Anna war immer überzeugt, dass ihre Tochter Lili ein bisschen verwöhnt war.
Nicht, weil sie böse war — sondern weil Lili alles hatte, was Anna als Kind nie besaß.
Puppen, Kleidung, ein Tablet, Tanzstunden, neue Kleider, ein besseres Handy.
Anna arbeitete in zwei Jobs, stand um sechs Uhr auf, kam spät nach Hause, beschwerte sich aber nie.
„Hauptsache, mein Kind hat eine bessere Kindheit als ich,“ sagte sie immer.
An diesem Tag hatte Lili Geburtstag.
Anna suchte lange nach dem perfekten Geschenk und fand schließlich die eine Puppe — groß, schön, mit sonnenfarbenem Haar und einem Prinzessinnenkleid.
Sie gab fast die Hälfte ihres Gehalts aus, aber sie lächelte, weil sie sich die Freude ihrer Tochter vorstellte.
Am Morgen, als Lili die Schachtel öffnete, nahm Anna ihr Handy, um den Moment zu filmen.
Doch anstatt Freude zeigte Lili ein finsteres Gesicht.
— Mama… ich wollte die rosa, nicht die blaue.
— Lili, sie ist genau dieselbe, nur das Kleid ist anders.
— Aber ich will keine blaue! — schrie sie und stieß die Schachtel weg.
Die Puppe fiel zu Boden, das Kleid zerknitterte.
Anna blieb sprachlos stehen.
Den ganzen Tag trug sie ein schweres Gefühl in sich.
Am Abend, als Lili zu einer Freundin ging, saß Anna mit einer Tasse Tee in der Küche und betrachtete die verstreuten Spielsachen.
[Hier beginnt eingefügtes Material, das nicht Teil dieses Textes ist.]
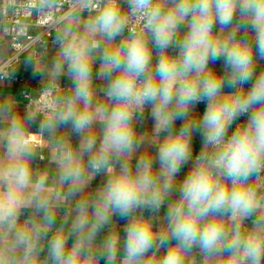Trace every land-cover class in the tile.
<instances>
[{"label": "clouds", "instance_id": "obj_1", "mask_svg": "<svg viewBox=\"0 0 264 264\" xmlns=\"http://www.w3.org/2000/svg\"><path fill=\"white\" fill-rule=\"evenodd\" d=\"M63 20L55 57L26 61L52 89L0 104V264H264V0H74Z\"/></svg>", "mask_w": 264, "mask_h": 264}, {"label": "built area", "instance_id": "obj_2", "mask_svg": "<svg viewBox=\"0 0 264 264\" xmlns=\"http://www.w3.org/2000/svg\"><path fill=\"white\" fill-rule=\"evenodd\" d=\"M73 3L74 0H59L55 8L48 9L40 6V0H1L0 38L9 40L12 53L0 62V80L24 83L20 95L25 108H35L45 90L52 89V83L31 86L26 77L17 73L18 65L30 53L37 61L47 57L51 46L56 44L58 30L64 25V14L72 8ZM130 24H135V21H130ZM68 88L56 83L55 94ZM254 182L264 192V173Z\"/></svg>", "mask_w": 264, "mask_h": 264}, {"label": "crops", "instance_id": "obj_3", "mask_svg": "<svg viewBox=\"0 0 264 264\" xmlns=\"http://www.w3.org/2000/svg\"><path fill=\"white\" fill-rule=\"evenodd\" d=\"M0 3H1V0H0ZM88 15H89V13L84 12L82 14V19L86 20ZM0 18H1V10H0ZM125 34H127V32H125ZM56 51H57V45L54 44L49 49L47 57H45L44 59H41L39 61H37L35 59H33V60L36 62L45 63V64L49 63L55 57ZM11 53H12V49H11L9 40L0 38V62H3L7 57H9L11 55ZM29 56H31L33 58L31 53L28 54L27 56H25V58L18 65L17 73L23 77H26L28 79V81H30L31 86H35L37 84H41V85L51 84L52 82L49 81L47 78H45L43 81H41L39 76H35L32 74V70L27 66V63H26ZM212 67L217 69V70H222L220 64L212 65ZM262 68H264V61L258 62L257 71L261 70ZM57 83L69 87V82L66 80H61ZM23 87H24L23 82H16V81H13L10 79L0 80V104L5 103V102H9L13 105V107L16 109L17 112L23 113L26 110L24 100L20 95V91ZM225 90L227 91V89H225ZM66 92L67 91H64L60 94L62 95ZM204 108H205V104H203V103H200L197 105L196 109L194 110L197 118L199 116V113L202 112V110ZM177 126H179V122H177ZM35 130H36V126H33V131H35ZM145 130H148V131L151 130V122L150 121L148 123H146ZM193 143H194L195 148H199L200 143H201L200 137L195 136L193 138ZM33 168L37 172H47L49 175V178H50V183H51L52 178L56 175L55 165H53L50 162L46 149L42 150L40 157H38L35 161H33ZM103 181H104V177L98 176L95 181H93L89 184L86 194L94 193L96 188L100 184H102ZM54 187L58 188L59 191H64V189L59 188L58 185H54ZM73 205H74V200H69L66 202H59L58 203V206H57V225L60 224L61 219L64 216V214L67 211H70L72 209ZM29 211L30 210H26L22 214V216L20 218L21 224H23L25 222V220H27L29 218ZM160 215L163 216V210L161 211ZM124 223H125V221L120 220L117 217H114L112 227L115 228L117 231H119L120 229H122ZM248 223L250 224V221ZM158 227L166 228L167 227L166 222L161 221L160 224H158ZM162 252H163V249L161 250V252L155 253L154 255L150 254L151 259L149 261V264H159V257L162 254ZM191 260H192V264H220V262L218 260L205 261L198 250L194 251ZM101 264H104V262L102 261Z\"/></svg>", "mask_w": 264, "mask_h": 264}]
</instances>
All das — das Ergebnis von Jahren harter Arbeit, Müdigkeit und Schichten, um sicherzugehen, dass „es ihr an nichts fehlt.“
Und plötzlich wurde sie traurig — nicht wegen ihrer Tochter, sondern wegen sich selbst.
Weil sie Liebe mit Bequemlichkeit verwechselt hatte.
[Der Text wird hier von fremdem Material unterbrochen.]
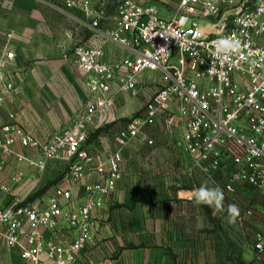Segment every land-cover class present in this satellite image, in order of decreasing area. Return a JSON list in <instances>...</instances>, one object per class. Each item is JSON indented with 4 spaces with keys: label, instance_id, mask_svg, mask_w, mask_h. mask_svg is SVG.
<instances>
[{
    "label": "built area",
    "instance_id": "1",
    "mask_svg": "<svg viewBox=\"0 0 264 264\" xmlns=\"http://www.w3.org/2000/svg\"><path fill=\"white\" fill-rule=\"evenodd\" d=\"M53 9L102 40L101 45L78 42L73 48L88 90L84 112L46 142L5 126L0 152L39 172L64 156L67 176L80 196L77 208L70 189L57 190L44 208L17 197L9 206L0 204V240L9 251L18 252L24 264H44L43 257L49 264H75L92 244L93 213L117 193L125 150L146 128L168 138L182 132L181 140L169 146L189 156L208 187L223 191L224 203L239 194L264 193V45L259 43L264 39V0H179L169 20L160 17L156 6L136 0H121L118 15L110 20L95 12L90 0H61ZM75 11L82 17L73 16ZM107 21L111 29L103 28ZM225 39L234 47L223 48ZM106 44L128 56L104 62ZM14 57L10 52L0 60V105L15 91L3 72ZM146 73L157 74L158 83L141 113L119 132L115 150L92 153L91 130L114 110L120 96L140 97L139 79ZM17 144L39 152L41 160L16 154ZM22 179L18 174L14 185ZM240 212L241 220L257 214L264 219V210L251 205ZM63 231L70 233L68 241L54 239ZM252 247L264 253V232L254 234Z\"/></svg>",
    "mask_w": 264,
    "mask_h": 264
},
{
    "label": "crops",
    "instance_id": "2",
    "mask_svg": "<svg viewBox=\"0 0 264 264\" xmlns=\"http://www.w3.org/2000/svg\"><path fill=\"white\" fill-rule=\"evenodd\" d=\"M60 1L0 0V60L5 61L7 53L15 55L3 70L15 91L0 105V139L3 138L2 128L11 125L46 142L84 112L88 90L73 48L78 42L86 46L101 45L102 40L80 28L73 19L57 13L53 7L59 6ZM90 1L95 12L104 13L109 20L114 17L105 13L107 0ZM136 2L156 6L160 17L169 20L179 0ZM73 16L82 17L79 11ZM112 27L109 21L103 23L105 29ZM259 43L264 45V39ZM127 56L128 53L117 46L104 45V62H118ZM149 75H154L156 83H146ZM152 75L146 73L140 77L139 98L120 96L114 110L98 120L88 140L92 153L106 154L117 148L119 132L141 113L157 86L158 75ZM122 120L126 122L121 123L119 132L112 133V125ZM181 137L182 132H174L168 138L163 132L146 128L127 147L117 193L101 210L93 213L92 244L77 264H176V248L189 252L193 264H223L220 252L223 243L221 246L220 241L217 244L206 239L203 246H197L196 236H200V241L204 232L201 219L205 221L208 208L196 204L193 196L194 190L205 181L185 152L176 154L169 146L170 141H179ZM13 151L34 161L41 160L39 152L24 150L18 144ZM67 168L64 156L48 162L46 169L39 172L26 163H19L15 156H4L0 152V204L9 206L17 197L31 207L44 208L56 197L57 190L70 189L72 207L77 208L76 199L80 194L67 176ZM63 173L64 179L52 185ZM18 174H22L23 179L15 186L13 180ZM244 196L252 200L258 196L256 201L264 210V193ZM69 234L59 232L54 239L68 241ZM115 245L121 252L112 259L110 249ZM225 250L228 252V247ZM228 255H231L230 250ZM42 261L49 264L45 257ZM0 264L24 263L18 252L9 251L0 240Z\"/></svg>",
    "mask_w": 264,
    "mask_h": 264
},
{
    "label": "rangeland",
    "instance_id": "3",
    "mask_svg": "<svg viewBox=\"0 0 264 264\" xmlns=\"http://www.w3.org/2000/svg\"><path fill=\"white\" fill-rule=\"evenodd\" d=\"M120 2L121 0H107V5L105 6V13H107L109 16H117L119 13ZM202 26L204 27L205 24H202ZM152 76H147L145 80L146 83H156V78ZM124 122H126V120H122L119 124L117 123L112 125L113 129L111 132H119L121 123L123 125ZM105 131L108 132L109 129ZM257 197L258 196L255 197L256 199L253 198L252 200V198L239 194L236 197L235 201H232L230 203H224V210L221 212H217L215 215H213L212 208L207 206V217H205V221L201 219V227L204 232L201 234L200 241H198L200 236H196L197 246H203V241L206 239L207 241L209 240L217 244L220 241L221 246L222 243L224 246L220 251L222 253V261H224L223 264H225V261H227L226 264H238L239 258L240 260L245 262V264H264L263 254H258L253 250L252 247V239L254 234L258 232H264V219L262 218V216L258 215L259 211H257L258 214L256 213L257 215L254 216V218H247L245 220L239 219L241 218L240 214L239 218L236 219V222L234 224L228 222L227 213V206L229 204L237 205L239 210H243L244 207L251 205L255 208L257 207L260 212H262L263 207H261V205H258L259 202L256 201L258 200ZM231 245L234 247H231ZM226 247H228V252L227 250H225ZM229 250L231 251L230 256L228 255ZM119 251L120 250L117 248V245L111 247L110 256L112 257V259H114L116 255H118ZM175 253L176 264H193V259L190 257L189 252L187 253L183 249L179 250L176 248ZM230 259H233L234 261L231 262Z\"/></svg>",
    "mask_w": 264,
    "mask_h": 264
},
{
    "label": "clouds",
    "instance_id": "4",
    "mask_svg": "<svg viewBox=\"0 0 264 264\" xmlns=\"http://www.w3.org/2000/svg\"><path fill=\"white\" fill-rule=\"evenodd\" d=\"M223 48L234 47L233 43L227 39L221 41ZM194 202L198 205L203 204L212 208L213 215L224 210V193L219 187H208L202 184L194 190ZM228 222L234 224L237 217L240 215V210L237 205L229 204L227 206Z\"/></svg>",
    "mask_w": 264,
    "mask_h": 264
},
{
    "label": "trees",
    "instance_id": "5",
    "mask_svg": "<svg viewBox=\"0 0 264 264\" xmlns=\"http://www.w3.org/2000/svg\"><path fill=\"white\" fill-rule=\"evenodd\" d=\"M64 177H65V173H63V174H61L53 183H52V185H56L57 183H59L60 181H62L63 179H64ZM231 260V262L232 261H234L233 259H230ZM229 260V261H230ZM238 264H245V262H243L242 260H240V258H239V261H238Z\"/></svg>",
    "mask_w": 264,
    "mask_h": 264
}]
</instances>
Beim Durchsehen alter Sachen fand sie eine abgenutzte alte Puppe — die, die Lili als kleines Kind hatte.
Ihr Haar war verfilzt, der Arm hing an einem Faden, doch damals trug Lili sie überallhin mit sich.
Anna stellte die Puppe ins Regal und dachte: „Diese hier hat sie wirklich geliebt. Weil ich damals bei ihr war.“
Am nächsten Morgen wachte Lili früh auf.
Mama saß bereits mit einer Tasse Kaffee in der Küche.
Das Mädchen kam schüchtern näher.
— Mama… darf ich die blaue Puppe behalten? Ich habe es mir anders überlegt.
— Natürlich, Lili. Aber nur, wenn du ihr selbst den Zopf flechtest.
Lili holte die Bürste, setzte sich und käm mte vorsichtig das Puppenhaar.
Anna beobachtete sie — und erkannte, dass sie vielleicht zum ersten Mal seit Langem einfach zusammen waren.
Am Abend brachte Lili die Puppe.
— Mama, ich habe sie Emma genannt. Sie wird meine wichtigste sein.
— Warum Emma? — lächelte Anna.
— Weil sie nicht rosa ist. Und ich dachte, ich liebe nur rosa.
Anna lachte leise und spürte, wie etwas in ihr weich wurde.
Manchmal muss man einem Kind nur erlauben zu sehen, dass die Welt auch „eine andere Farbe“ haben darf, um etwas wirklich Wichtiges zu verstehen.